WHAT YOU HAVE TO DO. Transcribe exactly the lines below that begin at the line with "neck: (481, 835)" and stop after the line with "left knee: (285, 699)", leaving out every picture.

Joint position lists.
● ● ●
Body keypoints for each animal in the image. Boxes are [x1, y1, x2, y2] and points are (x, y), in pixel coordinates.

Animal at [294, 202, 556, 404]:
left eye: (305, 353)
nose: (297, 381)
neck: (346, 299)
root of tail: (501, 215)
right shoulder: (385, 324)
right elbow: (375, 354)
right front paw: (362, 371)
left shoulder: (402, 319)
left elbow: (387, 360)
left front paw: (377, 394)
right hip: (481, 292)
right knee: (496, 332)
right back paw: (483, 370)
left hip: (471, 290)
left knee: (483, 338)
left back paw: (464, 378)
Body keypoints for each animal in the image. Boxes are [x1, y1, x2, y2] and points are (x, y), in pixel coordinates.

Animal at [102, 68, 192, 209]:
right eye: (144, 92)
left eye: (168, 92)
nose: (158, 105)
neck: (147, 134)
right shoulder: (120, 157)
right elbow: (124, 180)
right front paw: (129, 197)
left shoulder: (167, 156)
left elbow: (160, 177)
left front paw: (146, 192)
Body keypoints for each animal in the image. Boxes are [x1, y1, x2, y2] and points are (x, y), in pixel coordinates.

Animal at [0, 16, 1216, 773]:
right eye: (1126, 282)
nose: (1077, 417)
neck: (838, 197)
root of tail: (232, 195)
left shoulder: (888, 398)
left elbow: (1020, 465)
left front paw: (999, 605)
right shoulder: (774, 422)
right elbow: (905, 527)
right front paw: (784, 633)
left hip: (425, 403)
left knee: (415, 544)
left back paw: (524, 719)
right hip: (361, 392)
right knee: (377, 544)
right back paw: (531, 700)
● ● ●
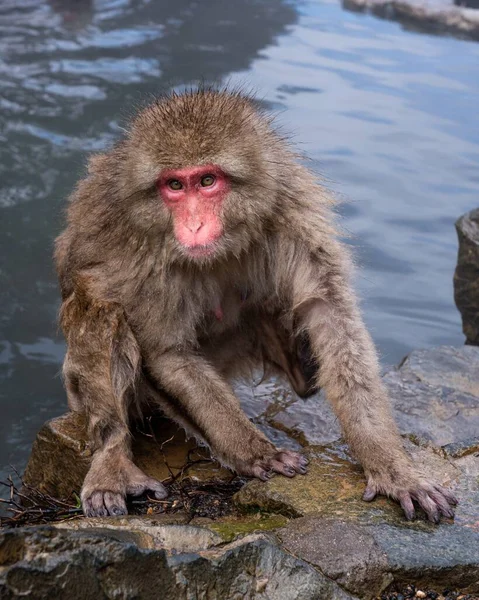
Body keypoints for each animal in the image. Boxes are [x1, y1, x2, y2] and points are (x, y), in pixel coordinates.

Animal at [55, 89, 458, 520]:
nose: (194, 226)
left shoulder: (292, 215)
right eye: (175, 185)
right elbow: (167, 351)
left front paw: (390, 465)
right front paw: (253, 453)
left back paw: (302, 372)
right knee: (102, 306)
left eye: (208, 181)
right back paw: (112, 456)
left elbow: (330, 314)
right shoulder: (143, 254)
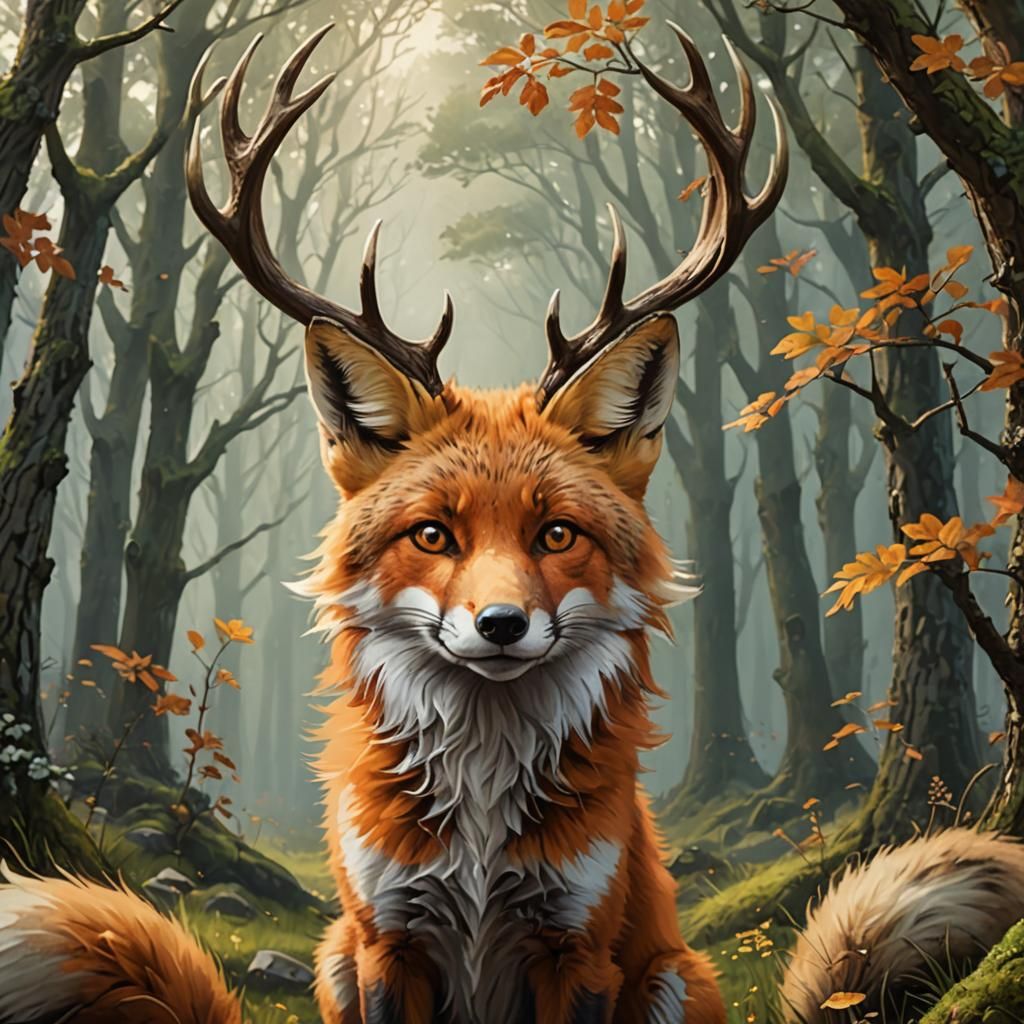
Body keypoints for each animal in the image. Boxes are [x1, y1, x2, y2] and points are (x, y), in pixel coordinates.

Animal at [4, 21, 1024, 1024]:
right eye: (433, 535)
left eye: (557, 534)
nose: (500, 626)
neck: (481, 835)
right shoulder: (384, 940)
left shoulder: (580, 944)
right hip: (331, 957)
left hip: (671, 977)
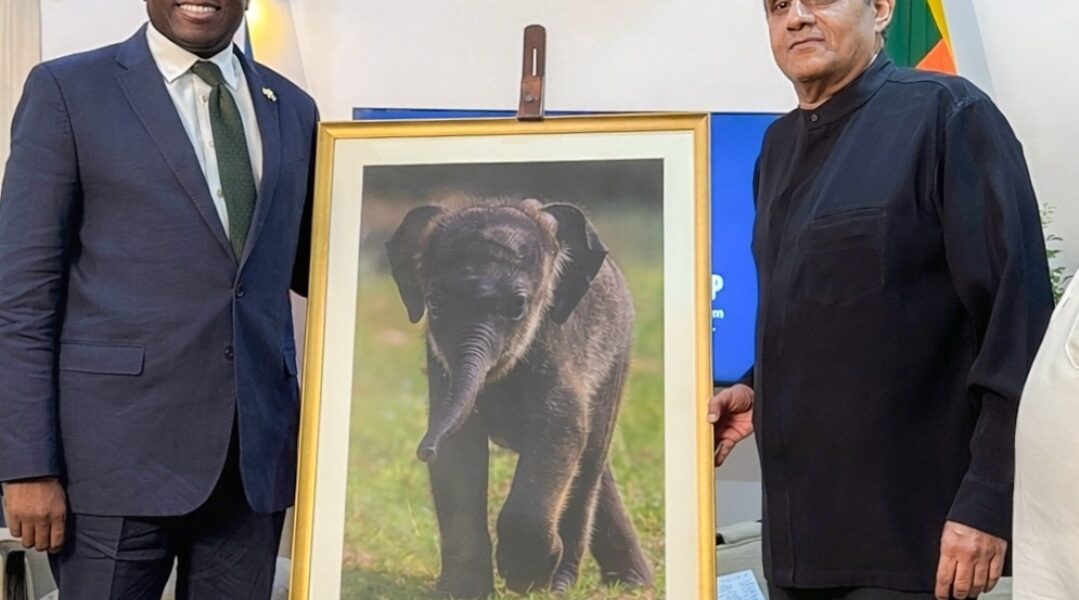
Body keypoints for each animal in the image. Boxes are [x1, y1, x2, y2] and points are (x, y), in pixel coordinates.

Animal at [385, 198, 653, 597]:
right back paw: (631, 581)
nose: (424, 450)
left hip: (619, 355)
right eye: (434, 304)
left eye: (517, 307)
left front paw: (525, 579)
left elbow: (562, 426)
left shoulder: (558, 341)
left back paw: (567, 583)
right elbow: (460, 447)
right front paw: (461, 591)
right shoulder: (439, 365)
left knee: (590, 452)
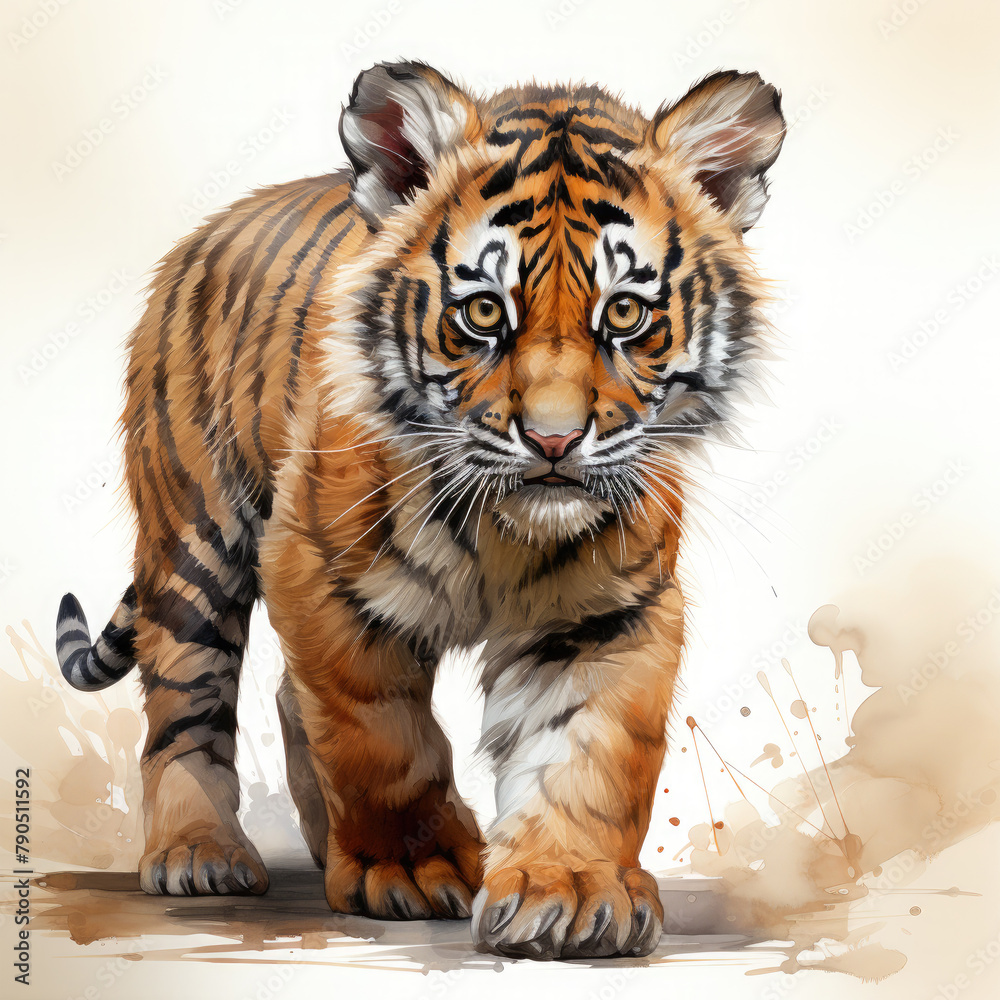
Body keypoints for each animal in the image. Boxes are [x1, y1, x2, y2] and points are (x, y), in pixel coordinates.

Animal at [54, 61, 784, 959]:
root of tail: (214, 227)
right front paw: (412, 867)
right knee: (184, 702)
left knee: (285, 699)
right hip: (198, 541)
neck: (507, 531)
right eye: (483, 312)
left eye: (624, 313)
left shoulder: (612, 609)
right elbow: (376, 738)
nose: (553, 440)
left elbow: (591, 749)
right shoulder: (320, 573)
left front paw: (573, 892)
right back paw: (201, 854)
● ● ●
RESPONSE TO THIS EXERCISE.
neck: (481, 835)
right shoulder: (384, 940)
left shoulder: (580, 944)
right hip: (331, 957)
left hip: (671, 977)
Body keypoints for each animal in the image. Boxes are [x1, y1, x2, y2] and points are (x, y), in pixel coordinates.

Animal at [385, 198, 653, 597]:
right back paw: (631, 581)
nose: (424, 450)
left hip: (619, 355)
right eye: (434, 304)
left eye: (517, 307)
left front paw: (525, 579)
left elbow: (562, 426)
left shoulder: (558, 341)
left back paw: (567, 583)
right elbow: (460, 447)
right front paw: (461, 591)
right shoulder: (439, 365)
left knee: (590, 452)
Body keypoints for each animal in the image. Boxes are [x1, y1, x2, y2] and points are (x, y), in pixel coordinates.

Animal at [54, 61, 784, 959]:
root of tail: (214, 227)
right front paw: (412, 867)
right knee: (184, 702)
left knee: (285, 699)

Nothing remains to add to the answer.